Wal-Mart employs more than 20,000 at its Bentonville headquarters.

"The last time Walmart had a large layoff (800 plus), we were unprepared and overwhelmed with phone calls, emails, resumes" and walk-ins, Smith said in an email. "It also affected our business as it flooded the market with candidates. That said, we rallied as a team and put on job search workshops, free coaching and counseled hundreds. I have never been more proud of my team."

Cutting through red tape and trimming bureaucracy has been among the goals of McMillon, who took over as CEO in February 2014. Wal-Mart employs more than 2 million worldwide and has more than 1.4 million employees in the U.S.

McMillon mentioned the size of the company's headquarters as a possible detriment to quicker action at the store level and told retail analysts during a June question-and-answer session that employees should remember "there are no cash registers in the office." During a store visit last year, McMillon said he encountered an electronics department manager who spent five hours on the phone with the home office to get assistance with a problem.

"We want people to make decisions and move with speed and not have the organization run in a way that causes it to slow down," McMillon said.

He again referred to the "dangers of a big company" during a June 11 retail conference in Springdale.

"As we've grown and time has gone on, we've created pockets of our business, situations where people don't want to share bad news. Lots of PowerPoints get built, lots of pre-meetings are held to socialize things so people aren't surprised during a meeting," McMillon said. "That is bureaucracy. That slows us down."

Periodically increasing office staff and then paring down the workforce is not unusual for a company the size of Wal-Mart.

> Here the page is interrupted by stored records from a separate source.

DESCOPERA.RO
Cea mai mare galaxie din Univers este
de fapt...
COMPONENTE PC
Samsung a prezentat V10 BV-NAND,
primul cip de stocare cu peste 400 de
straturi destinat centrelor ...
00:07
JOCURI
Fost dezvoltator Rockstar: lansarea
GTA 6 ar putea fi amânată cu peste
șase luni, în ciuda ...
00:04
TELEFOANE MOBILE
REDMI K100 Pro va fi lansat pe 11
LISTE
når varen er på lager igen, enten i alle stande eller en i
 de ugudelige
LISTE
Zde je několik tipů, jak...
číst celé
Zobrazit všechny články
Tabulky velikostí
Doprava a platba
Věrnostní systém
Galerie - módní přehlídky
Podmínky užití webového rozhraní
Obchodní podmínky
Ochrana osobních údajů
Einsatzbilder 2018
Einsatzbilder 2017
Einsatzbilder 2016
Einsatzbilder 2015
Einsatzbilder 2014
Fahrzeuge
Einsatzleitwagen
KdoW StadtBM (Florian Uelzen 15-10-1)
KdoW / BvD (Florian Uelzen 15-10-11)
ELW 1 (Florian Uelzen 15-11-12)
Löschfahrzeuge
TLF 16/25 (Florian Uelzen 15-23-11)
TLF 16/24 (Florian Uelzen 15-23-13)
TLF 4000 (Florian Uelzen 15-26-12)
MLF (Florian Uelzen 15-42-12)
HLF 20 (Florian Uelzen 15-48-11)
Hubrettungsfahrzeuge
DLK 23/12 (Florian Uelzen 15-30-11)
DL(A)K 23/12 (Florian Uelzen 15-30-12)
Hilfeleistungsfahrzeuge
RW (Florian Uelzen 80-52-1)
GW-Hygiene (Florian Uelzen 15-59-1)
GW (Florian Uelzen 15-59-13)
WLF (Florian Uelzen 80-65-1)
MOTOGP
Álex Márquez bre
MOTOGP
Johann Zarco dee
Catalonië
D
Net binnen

University of Arkansas economist Kathy Deck said these types of decisions are cyclical, and although the number may be large, its effect on the region's economy is likely to be marginal.

Northwest Arkansas, which is also home to nearly 1,500 offices that support suppliers to Wal-Mart, is among the fastest-growing regions in the U.S. Preliminary unemployment for the region in May was 4.3 percent with a labor force of 249,504, up nearly 5 percent from a year ago.

"There is a natural tendency for organizations to grow, and grow in a way that isn't as strategic as they'd like," Deck said.

"I do think any organization this size is going to have realignment and do it relatively frequently. For folks who do lose their jobs, it's obviously life-altering. We've been hearing kind of rumblings about this for a while, and I think that when you have a company like Wal-Mart and look at the overall Northwest Arkansas economy, short of something catastrophic -- like 25 percent of employees or something -- our economy is in a position to handle the normal churn, even if it's sometimes a big number."

Cuts have typically come in January, the end of the retailer's fiscal year.

Wal-Mart laid off 50 home-office employees in multiple departments in late January. Sam's Club, the warehouse retail division of Wal-Mart, trimmed 2,500 employees nationwide in January 2014.

About 300 workers were laid off in February 2010 at the home office.

The 800 layoffs in 2009, about 5.7 percent of headquarters jobs at the time, came in merchandising, real estate, marketing, support for U.S. stores and some corporate functions.

A center for laid-off workers to learn about severance and job placement was set up across from the Wal-Mart home office in 2009. Smith expects a similar service to be offered by Wal-Mart, telling his employees that outplacement company Challenger, Gray & Christmas "will have people on the ground the day the pink slips are handed out to help with the transition."

Even with Wal-Mart offering severance help, Smith said his office experienced an overwhelming number of calls, emails and visits.

He doesn't want them caught off guard the next time Wal-Mart makes major workforce cuts.

"We are much more prepared this time," Smith said.